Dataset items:
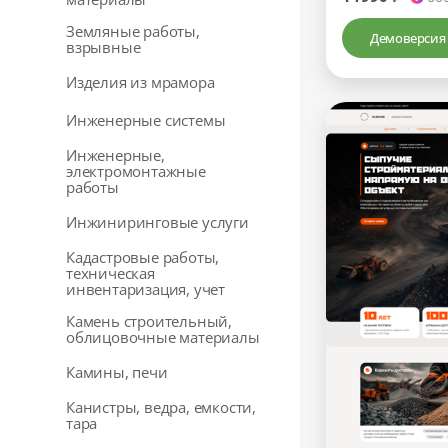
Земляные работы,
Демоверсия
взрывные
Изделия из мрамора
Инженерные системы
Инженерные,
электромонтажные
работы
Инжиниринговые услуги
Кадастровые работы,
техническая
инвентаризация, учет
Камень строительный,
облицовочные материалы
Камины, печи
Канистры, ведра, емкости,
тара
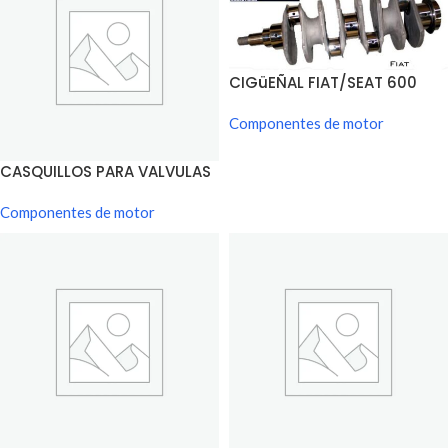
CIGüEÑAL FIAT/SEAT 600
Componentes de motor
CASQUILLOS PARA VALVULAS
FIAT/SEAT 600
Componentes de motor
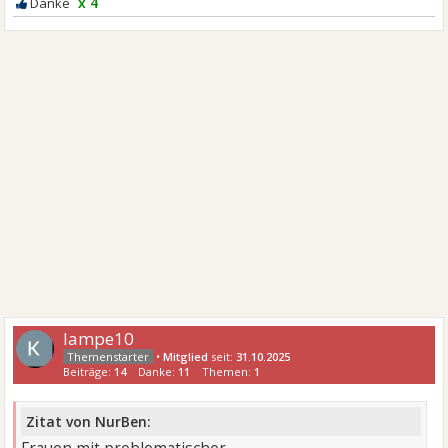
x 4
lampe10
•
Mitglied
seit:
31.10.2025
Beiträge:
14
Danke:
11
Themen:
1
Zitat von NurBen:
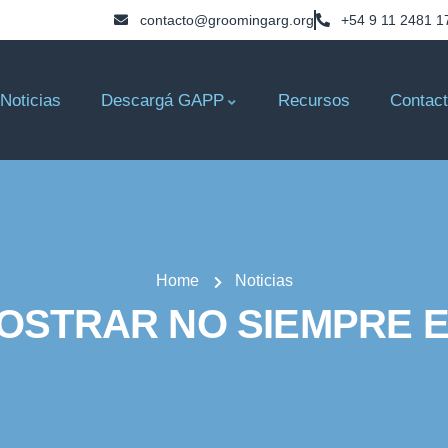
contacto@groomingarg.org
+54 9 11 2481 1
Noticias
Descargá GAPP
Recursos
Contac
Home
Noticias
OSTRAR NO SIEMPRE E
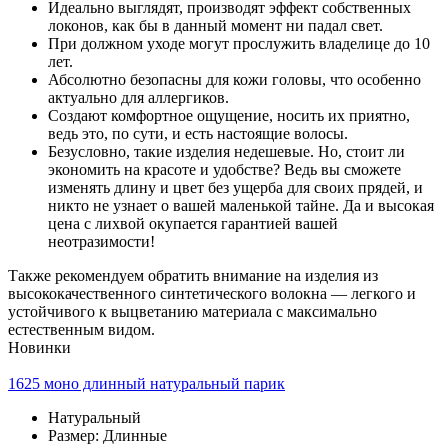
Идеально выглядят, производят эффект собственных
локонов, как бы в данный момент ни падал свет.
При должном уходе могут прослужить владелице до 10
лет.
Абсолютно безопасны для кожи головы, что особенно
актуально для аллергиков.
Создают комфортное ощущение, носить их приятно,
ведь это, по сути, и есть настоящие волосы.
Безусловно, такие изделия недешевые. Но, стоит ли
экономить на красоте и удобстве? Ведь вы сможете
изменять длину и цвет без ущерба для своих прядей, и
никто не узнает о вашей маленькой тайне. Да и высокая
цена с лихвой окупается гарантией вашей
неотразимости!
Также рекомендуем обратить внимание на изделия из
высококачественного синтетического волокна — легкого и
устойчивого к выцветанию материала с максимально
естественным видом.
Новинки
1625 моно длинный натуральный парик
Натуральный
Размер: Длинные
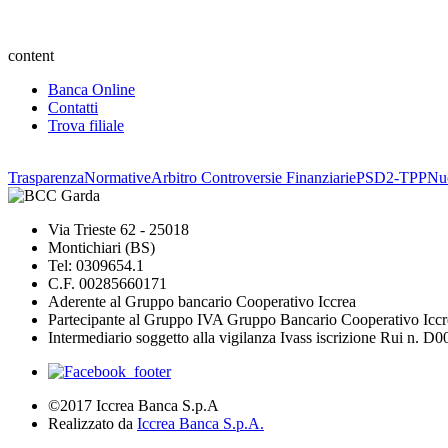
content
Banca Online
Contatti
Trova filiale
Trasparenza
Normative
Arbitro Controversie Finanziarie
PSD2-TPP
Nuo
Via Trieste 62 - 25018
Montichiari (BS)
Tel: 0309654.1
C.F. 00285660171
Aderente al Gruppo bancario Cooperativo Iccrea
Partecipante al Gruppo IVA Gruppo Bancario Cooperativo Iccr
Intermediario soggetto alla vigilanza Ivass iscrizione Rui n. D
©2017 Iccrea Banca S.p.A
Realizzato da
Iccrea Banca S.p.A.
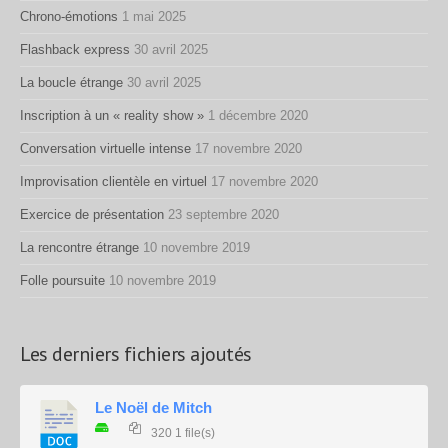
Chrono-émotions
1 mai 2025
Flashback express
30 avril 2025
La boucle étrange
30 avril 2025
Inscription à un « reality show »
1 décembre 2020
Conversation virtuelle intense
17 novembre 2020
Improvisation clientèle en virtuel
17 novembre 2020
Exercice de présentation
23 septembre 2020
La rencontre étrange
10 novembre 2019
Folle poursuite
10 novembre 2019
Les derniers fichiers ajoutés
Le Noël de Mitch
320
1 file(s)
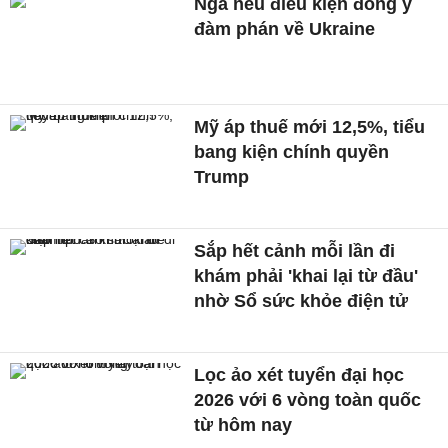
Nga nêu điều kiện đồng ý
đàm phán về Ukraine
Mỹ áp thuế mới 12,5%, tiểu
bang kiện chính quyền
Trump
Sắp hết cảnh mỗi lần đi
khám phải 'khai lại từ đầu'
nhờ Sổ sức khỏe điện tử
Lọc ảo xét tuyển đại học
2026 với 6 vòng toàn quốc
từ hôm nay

● Brief: Only lines that hold the string "FIAT" belong in the answer, so copy every one of them from the records.

● Solution for this task:
CIGüEÑAL FIAT/SEAT 600
FIAT/SEAT 600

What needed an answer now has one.